■戦評■J1第11節 浦和-千葉 「壊れたチーム」 | picture of player

■戦評■J1第11節 浦和-千葉 「壊れたチーム」

■浦和3-0千葉
■短評

完全に壊れてしまった。もちろん、千葉が。

試合内容については簡単に。スタメン4-4-2でサイドバックにもCBを二人並べた千葉は、最終ラインをマンマーク気味につけて前半を乗り切るが、後半には完全に足の止まったところでトゥーリオの個人能力から2得点、最後には気持ちが完全に折れ、エジミウソンにとどめの一発を叩き込まれ、完膚なきまでに轟沈。

何が悲しいって2-0で負けてるのにボールを全然前に運べないことだよね。これが意味するのは何かと言えば、チーム力の差というものが決定的で、どうにもなんねー、ということ。たぶん、10回やったら9回くらいは負けると思う。以前は優勝争いをしたこともある両チームだが、現時点での力の差はいかんともしがたいまでに離れてしまった。

この状況について、クゼ監督の帰責性を逃れるのは難しいだろう。確かに5人の日本代表が抜け、新たな選手が多数抜けた今年はかなり難しい年になることは予想できた。ただし、一からチームを作り直すというやりやすさはあったし、すべてがデメリットだらけというわけでもない。代表選手の移籍金で何人かの有望な選手も取れたしね。ただし、その状況の中で、11試合を終えて勝点2というのは予想できる限りほとんど最悪に近い結果だろう。

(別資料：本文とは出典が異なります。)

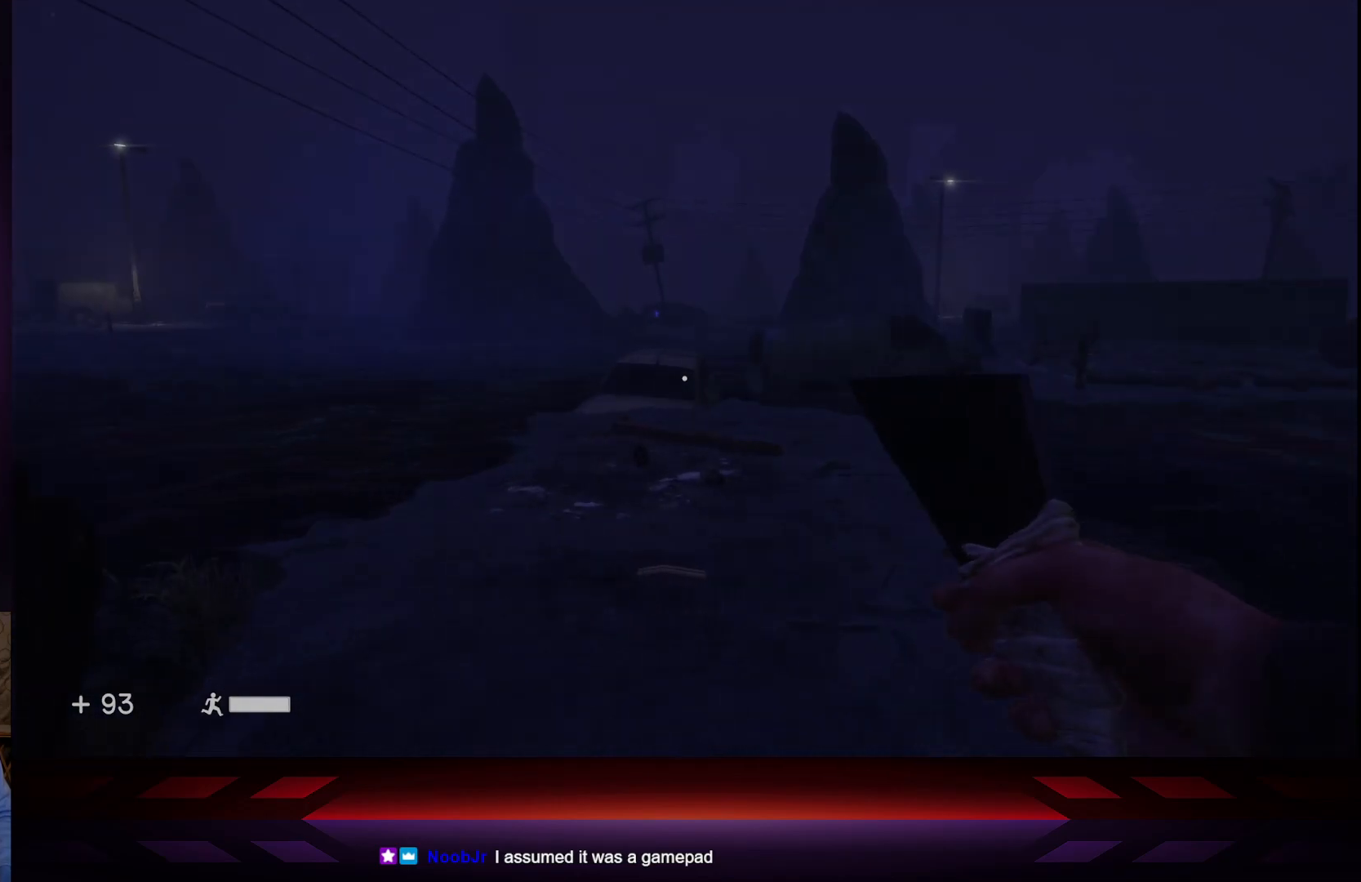
{"buttons": [], "left_stick": "up", "right_stick": "center", "events": [[350, "left_stick", "up"]]}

しかも、内容もよくない。首位ではあるが、連戦の疲れからかそれほど中盤が引き締まらず、前線でもミスが非常に多かった浦和を相手にこの体たらく。意地さえ見せることができなかった。以前の清水戦ではこのままゆっくりでも成長できればと書いたが、それ以降前進が見られない。クゼ監督は日替わりメンバーの場当たり的な采配に終始していて、確固たるチームの方向性を打ち出せていない。以前にガンバを指揮していた時代のサッカーをあまり見ていなかったのでその頃のことはなんともいえないのだが、今回の采配を見ている限り、クゼ監督はトレイナー型というよりはセレクター型の監督のようだ。選手の個人能力が高く、うまくはまればそれでもいいのだが、若い選手の多い千葉ではフィットしていない。目指すべきモデルがないので、選手は余計な判断を強いられる。チームとしてどこを向くか、というのが明確でないので、精神的な磨耗が激しいのだろう。その弊害はジーコジャパンによく似ている。終盤に崩れていくことが多いのも、練習量が少ないという体力的な問題によるところもあるのだろうが、精神的な疲労も影響していることは間違いない。そこを含めてマネージメントできていないというのは、監督として失格と言われてもおかしくはないだろう。これで擁護するのはOJシンプソンの弁護団でもなけりゃ無理。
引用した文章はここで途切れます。